Exercise details
Quote the records word for word, starting at the first line and ending with the line that contains "Go Ahead, Type Something Weird".

Items in a dataset
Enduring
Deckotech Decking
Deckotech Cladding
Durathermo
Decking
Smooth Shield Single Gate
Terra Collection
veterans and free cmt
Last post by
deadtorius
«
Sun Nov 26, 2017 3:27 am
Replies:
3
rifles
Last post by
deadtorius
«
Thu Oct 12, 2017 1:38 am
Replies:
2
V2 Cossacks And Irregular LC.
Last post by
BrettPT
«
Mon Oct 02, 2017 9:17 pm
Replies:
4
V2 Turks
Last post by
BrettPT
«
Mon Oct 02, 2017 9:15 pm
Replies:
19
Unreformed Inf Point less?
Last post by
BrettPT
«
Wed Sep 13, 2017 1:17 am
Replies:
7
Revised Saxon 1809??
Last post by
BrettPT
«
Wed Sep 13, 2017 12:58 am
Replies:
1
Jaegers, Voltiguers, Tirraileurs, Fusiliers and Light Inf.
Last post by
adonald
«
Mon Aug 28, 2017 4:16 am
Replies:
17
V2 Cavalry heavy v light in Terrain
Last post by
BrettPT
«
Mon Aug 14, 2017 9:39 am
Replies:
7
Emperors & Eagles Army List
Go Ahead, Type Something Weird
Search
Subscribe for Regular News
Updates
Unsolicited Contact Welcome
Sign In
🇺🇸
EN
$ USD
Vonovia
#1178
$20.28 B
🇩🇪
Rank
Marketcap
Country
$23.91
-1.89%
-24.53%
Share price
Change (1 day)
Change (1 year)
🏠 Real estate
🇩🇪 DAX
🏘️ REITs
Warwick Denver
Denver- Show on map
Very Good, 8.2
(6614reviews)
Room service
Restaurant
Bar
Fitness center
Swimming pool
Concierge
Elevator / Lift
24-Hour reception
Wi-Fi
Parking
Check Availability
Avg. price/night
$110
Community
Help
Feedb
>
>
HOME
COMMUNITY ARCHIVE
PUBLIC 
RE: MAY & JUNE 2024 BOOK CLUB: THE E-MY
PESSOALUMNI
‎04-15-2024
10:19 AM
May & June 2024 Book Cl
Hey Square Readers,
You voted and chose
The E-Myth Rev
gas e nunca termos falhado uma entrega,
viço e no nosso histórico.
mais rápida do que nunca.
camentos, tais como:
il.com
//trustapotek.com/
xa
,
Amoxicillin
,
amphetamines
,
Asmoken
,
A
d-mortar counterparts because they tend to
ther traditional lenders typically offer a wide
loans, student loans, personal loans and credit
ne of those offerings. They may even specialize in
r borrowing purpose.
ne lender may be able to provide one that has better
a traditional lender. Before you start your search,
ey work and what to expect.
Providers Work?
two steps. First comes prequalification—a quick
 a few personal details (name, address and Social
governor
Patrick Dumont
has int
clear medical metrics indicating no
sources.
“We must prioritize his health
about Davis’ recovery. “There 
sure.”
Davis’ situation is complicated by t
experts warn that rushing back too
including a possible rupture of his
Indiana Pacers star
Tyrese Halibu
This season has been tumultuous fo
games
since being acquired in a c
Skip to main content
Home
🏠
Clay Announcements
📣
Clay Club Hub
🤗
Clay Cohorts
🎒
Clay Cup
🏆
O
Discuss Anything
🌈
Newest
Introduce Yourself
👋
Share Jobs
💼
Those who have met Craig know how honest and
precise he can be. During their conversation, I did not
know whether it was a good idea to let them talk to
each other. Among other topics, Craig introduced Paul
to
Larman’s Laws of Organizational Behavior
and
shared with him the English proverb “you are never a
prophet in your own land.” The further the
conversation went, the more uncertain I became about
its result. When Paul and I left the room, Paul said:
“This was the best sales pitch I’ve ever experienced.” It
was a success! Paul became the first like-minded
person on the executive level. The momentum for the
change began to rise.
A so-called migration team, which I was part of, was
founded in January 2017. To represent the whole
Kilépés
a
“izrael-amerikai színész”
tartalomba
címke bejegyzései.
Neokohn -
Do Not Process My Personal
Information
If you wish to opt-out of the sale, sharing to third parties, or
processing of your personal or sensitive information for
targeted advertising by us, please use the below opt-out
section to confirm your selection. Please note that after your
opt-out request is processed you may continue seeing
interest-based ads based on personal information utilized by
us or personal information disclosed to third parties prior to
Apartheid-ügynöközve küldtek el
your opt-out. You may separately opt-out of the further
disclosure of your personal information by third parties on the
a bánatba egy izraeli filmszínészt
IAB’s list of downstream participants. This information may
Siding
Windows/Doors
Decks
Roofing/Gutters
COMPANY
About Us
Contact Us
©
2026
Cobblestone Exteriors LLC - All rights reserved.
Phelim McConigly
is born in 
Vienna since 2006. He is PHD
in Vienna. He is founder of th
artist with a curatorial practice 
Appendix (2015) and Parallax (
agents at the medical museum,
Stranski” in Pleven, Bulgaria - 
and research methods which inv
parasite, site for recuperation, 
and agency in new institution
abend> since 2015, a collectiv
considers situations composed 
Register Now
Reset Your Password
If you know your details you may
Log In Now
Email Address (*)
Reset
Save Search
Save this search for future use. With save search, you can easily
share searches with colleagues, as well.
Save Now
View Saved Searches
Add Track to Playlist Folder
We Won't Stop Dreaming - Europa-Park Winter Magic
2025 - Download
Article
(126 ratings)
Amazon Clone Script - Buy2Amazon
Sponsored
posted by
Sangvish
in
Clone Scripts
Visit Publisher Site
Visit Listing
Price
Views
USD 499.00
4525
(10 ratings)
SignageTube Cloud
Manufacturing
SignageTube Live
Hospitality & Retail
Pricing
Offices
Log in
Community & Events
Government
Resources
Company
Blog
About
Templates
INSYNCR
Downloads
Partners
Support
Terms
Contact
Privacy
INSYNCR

Answer for this exercise
Enduring
Deckotech Decking
Deckotech Cladding
Durathermo
Decking
Smooth Shield Single Gate
Terra Collection
veterans and free cmt
Last post by
deadtorius
«
Sun Nov 26, 2017 3:27 am
Replies:
3
rifles
Last post by
deadtorius
«
Thu Oct 12, 2017 1:38 am
Replies:
2
V2 Cossacks And Irregular LC.
Last post by
BrettPT
«
Mon Oct 02, 2017 9:17 pm
Replies:
4
V2 Turks
Last post by
BrettPT
«
Mon Oct 02, 2017 9:15 pm
Replies:
19
Unreformed Inf Point less?
Last post by
BrettPT
«
Wed Sep 13, 2017 1:17 am
Replies:
7
Revised Saxon 1809??
Last post by
BrettPT
«
Wed Sep 13, 2017 12:58 am
Replies:
1
Jaegers, Voltiguers, Tirraileurs, Fusiliers and Light Inf.
Last post by
adonald
«
Mon Aug 28, 2017 4:16 am
Replies:
17
V2 Cavalry heavy v light in Terrain
Last post by
BrettPT
«
Mon Aug 14, 2017 9:39 am
Replies:
7
Emperors & Eagles Army List
Go Ahead, Type Something Weird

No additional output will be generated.